TASK REQUIREMENTS: After locating the line that contains "The following example" in the records below, write out exactly that line and each line after it through the one that contains "Example 14. As", and nothing else.

==== EXCERPTED DATA ====

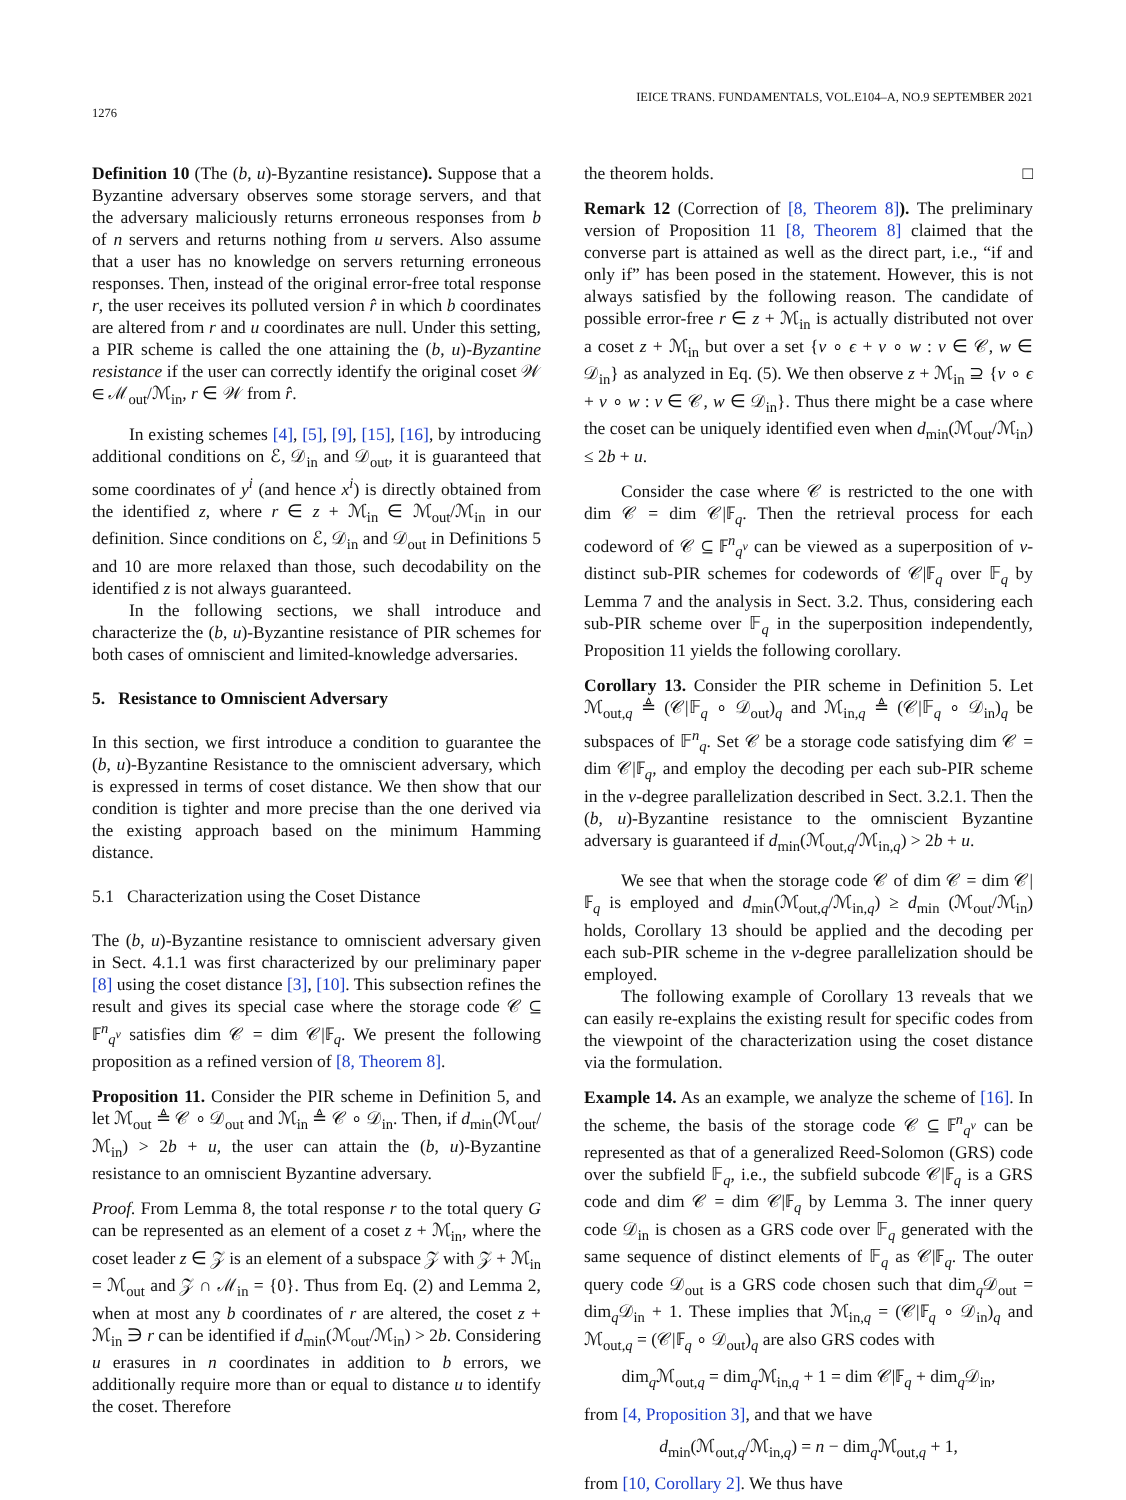1276 IEICE TRANS. FUNDAMENTALS, VOL.E104–A, NO.9 SEPTEMBER 2021
Definition 10 (The (b, u)-Byzantine resistance). Suppose that a Byzantine adversary observes some storage servers, and that the adversary maliciously returns erroneous responses from b of n servers and returns nothing from u servers. Also assume that a user has no knowledge on servers returning erroneous responses. Then, instead of the original error-free total response r, the user receives its polluted version r̂ in which b coordinates are altered from r and u coordinates are null. Under this setting, a PIR scheme is called the one attaining the (b, u)-Byzantine resistance if the user can correctly identify the original coset 𝒲 ∈ ℳ<sub>out</sub>/ℳ<sub>in</sub>, r ∈ 𝒲 from r̂.
In existing schemes [4], [5], [9], [15], [16], by introducing additional conditions on ℰ, 𝒟<sub>in</sub> and 𝒟<sub>out</sub>, it is guaranteed that some coordinates of y<sup>i</sup> (and hence x<sup>i</sup>) is directly obtained from the identified z, where r ∈ z + ℳ<sub>in</sub> ∈ ℳ<sub>out</sub>/ℳ<sub>in</sub> in our definition. Since conditions on ℰ, 𝒟<sub>in</sub> and 𝒟<sub>out</sub> in Definitions 5 and 10 are more relaxed than those, such decodability on the identified z is not always guaranteed.
In the following sections, we shall introduce and characterize the (b, u)-Byzantine resistance of PIR schemes for both cases of omniscient and limited-knowledge adversaries.
5. Resistance to Omniscient Adversary
In this section, we first introduce a condition to guarantee the (b, u)-Byzantine Resistance to the omniscient adversary, which is expressed in terms of coset distance. We then show that our condition is tighter and more precise than the one derived via the existing approach based on the minimum Hamming distance.
5.1 Characterization using the Coset Distance
The (b, u)-Byzantine resistance to omniscient adversary given in Sect. 4.1.1 was first characterized by our preliminary paper [8] using the coset distance [3], [10]. This subsection refines the result and gives its special case where the storage code 𝒞 ⊆ 𝔽<sup>n</sup><sub>q<sup>v</sup></sub> satisfies dim 𝒞 = dim 𝒞|𝔽<sub>q</sub>. We present the following proposition as a refined version of [8, Theorem 8].
Proposition 11. Consider the PIR scheme in Definition 5, and let ℳ<sub>out</sub> ≜ 𝒞 ∘ 𝒟<sub>out</sub> and ℳ<sub>in</sub> ≜ 𝒞 ∘ 𝒟<sub>in</sub>. Then, if d<sub>min</sub>(ℳ<sub>out</sub>/ℳ<sub>in</sub>) > 2b + u, the user can attain the (b, u)-Byzantine resistance to an omniscient Byzantine adversary.
Proof. From Lemma 8, the total response r to the total query G can be represented as an element of a coset z + ℳ<sub>in</sub>, where the coset leader z ∈ 𝒵 is an element of a subspace 𝒵 with 𝒵 + ℳ<sub>in</sub> = ℳ<sub>out</sub> and 𝒵 ∩ ℳ<sub>in</sub> = {0}. Thus from Eq. (2) and Lemma 2, when at most any b coordinates of r are altered, the coset z + ℳ<sub>in</sub> ∋ r can be identified if d<sub>min</sub>(ℳ<sub>out</sub>/ℳ<sub>in</sub>) > 2b. Considering u erasures in n coordinates in addition to b errors, we additionally require more than or equal to distance u to identify the coset. Therefore
the theorem holds. □
Remark 12 (Correction of [8, Theorem 8]). The preliminary version of Proposition 11 [8, Theorem 8] claimed that the converse part is attained as well as the direct part, i.e., “if and only if” has been posed in the statement. However, this is not always satisfied by the following reason. The candidate of possible error-free r ∈ z + ℳ<sub>in</sub> is actually distributed not over a coset z + ℳ<sub>in</sub> but over a set {v ∘ ϵ + v ∘ w : v ∈ 𝒞, w ∈ 𝒟<sub>in</sub>} as analyzed in Eq. (5). We then observe z + ℳ<sub>in</sub> ⊇ {v ∘ ϵ + v ∘ w : v ∈ 𝒞, w ∈ 𝒟<sub>in</sub>}. Thus there might be a case where the coset can be uniquely identified even when d<sub>min</sub>(ℳ<sub>out</sub>/ℳ<sub>in</sub>) ≤ 2b + u.
Consider the case where 𝒞 is restricted to the one with dim 𝒞 = dim 𝒞|𝔽<sub>q</sub>. Then the retrieval process for each codeword of 𝒞 ⊆ 𝔽<sup>n</sup><sub>q<sup>v</sup></sub> can be viewed as a superposition of v-distinct sub-PIR schemes for codewords of 𝒞|𝔽<sub>q</sub> over 𝔽<sub>q</sub> by Lemma 7 and the analysis in Sect. 3.2. Thus, considering each sub-PIR scheme over 𝔽<sub>q</sub> in the superposition independently, Proposition 11 yields the following corollary.
Corollary 13. Consider the PIR scheme in Definition 5. Let ℳ<sub>out,q</sub> ≜ (𝒞|𝔽<sub>q</sub> ∘ 𝒟<sub>out</sub>)<sub>q</sub> and ℳ<sub>in,q</sub> ≜ (𝒞|𝔽<sub>q</sub> ∘ 𝒟<sub>in</sub>)<sub>q</sub> be subspaces of 𝔽<sup>n</sup><sub>q</sub>. Set 𝒞 be a storage code satisfying dim 𝒞 = dim 𝒞|𝔽<sub>q</sub>, and employ the decoding per each sub-PIR scheme in the v-degree parallelization described in Sect. 3.2.1. Then the (b, u)-Byzantine resistance to the omniscient Byzantine adversary is guaranteed if d<sub>min</sub>(ℳ<sub>out,q</sub>/ℳ<sub>in,q</sub>) > 2b + u.
We see that when the storage code 𝒞 of dim 𝒞 = dim 𝒞|𝔽<sub>q</sub> is employed and d<sub>min</sub>(ℳ<sub>out,q</sub>/ℳ<sub>in,q</sub>) ≥ d<sub>min</sub> (ℳ<sub>out</sub>/ℳ<sub>in</sub>) holds, Corollary 13 should be applied and the decoding per each sub-PIR scheme in the v-degree parallelization should be employed.
The following example of Corollary 13 reveals that we can easily re-explains the existing result for specific codes from the viewpoint of the characterization using the coset distance via the formulation.
Example 14. As an example, we analyze the scheme of [16]. In the scheme, the basis of the storage code 𝒞 ⊆ 𝔽<sup>n</sup><sub>q<sup>v</sup></sub> can be represented as that of a generalized Reed-Solomon (GRS) code over the subfield 𝔽<sub>q</sub>, i.e., the subfield subcode 𝒞|𝔽<sub>q</sub> is a GRS code and dim 𝒞 = dim 𝒞|𝔽<sub>q</sub> by Lemma 3. The inner query code 𝒟<sub>in</sub> is chosen as a GRS code over 𝔽<sub>q</sub> generated with the same sequence of distinct elements of 𝔽<sub>q</sub> as 𝒞|𝔽<sub>q</sub>. The outer query code 𝒟<sub>out</sub> is a GRS code chosen such that dim<sub>q</sub>𝒟<sub>out</sub> = dim<sub>q</sub>𝒟<sub>in</sub> + 1. These implies that ℳ<sub>in,q</sub> = (𝒞|𝔽<sub>q</sub> ∘ 𝒟<sub>in</sub>)<sub>q</sub> and ℳ<sub>out,q</sub> = (𝒞|𝔽<sub>q</sub> ∘ 𝒟<sub>out</sub>)<sub>q</sub> are also GRS codes with
dim<sub>q</sub>ℳ<sub>out,q</sub> = dim<sub>q</sub>ℳ<sub>in,q</sub> + 1 = dim 𝒞|𝔽<sub>q</sub> + dim<sub>q</sub>𝒟<sub>in</sub>,
from [4, Proposition 3], and that we have
d<sub>min</sub>(ℳ<sub>out,q</sub>/ℳ<sub>in,q</sub>) = n − dim<sub>q</sub>ℳ<sub>out,q</sub> + 1,
from [10, Corollary 2]. We thus have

====

RESULT:
The following example of Corollary 13 reveals that we can easily re-explains the existing result for specific codes from the viewpoint of the characterization using the coset distance via the formulation.
Example 14. As an example, we analyze the scheme of [16]. In the scheme, the basis of the storage code 𝒞 ⊆ 𝔽<sup>n</sup><sub>q<sup>v</sup></sub> can be represented as that of a generalized Reed-Solomon (GRS) code over the subfield 𝔽<sub>q</sub>, i.e., the subfield subcode 𝒞|𝔽<sub>q</sub> is a GRS code and dim 𝒞 = dim 𝒞|𝔽<sub>q</sub> by Lemma 3. The inner query code 𝒟<sub>in</sub> is chosen as a GRS code over 𝔽<sub>q</sub> generated with the same sequence of distinct elements of 𝔽<sub>q</sub> as 𝒞|𝔽<sub>q</sub>. The outer query code 𝒟<sub>out</sub> is a GRS code chosen such that dim<sub>q</sub>𝒟<sub>out</sub> = dim<sub>q</sub>𝒟<sub>in</sub> + 1. These implies that ℳ<sub>in,q</sub> = (𝒞|𝔽<sub>q</sub> ∘ 𝒟<sub>in</sub>)<sub>q</sub> and ℳ<sub>out,q</sub> = (𝒞|𝔽<sub>q</sub> ∘ 𝒟<sub>out</sub>)<sub>q</sub> are also GRS codes with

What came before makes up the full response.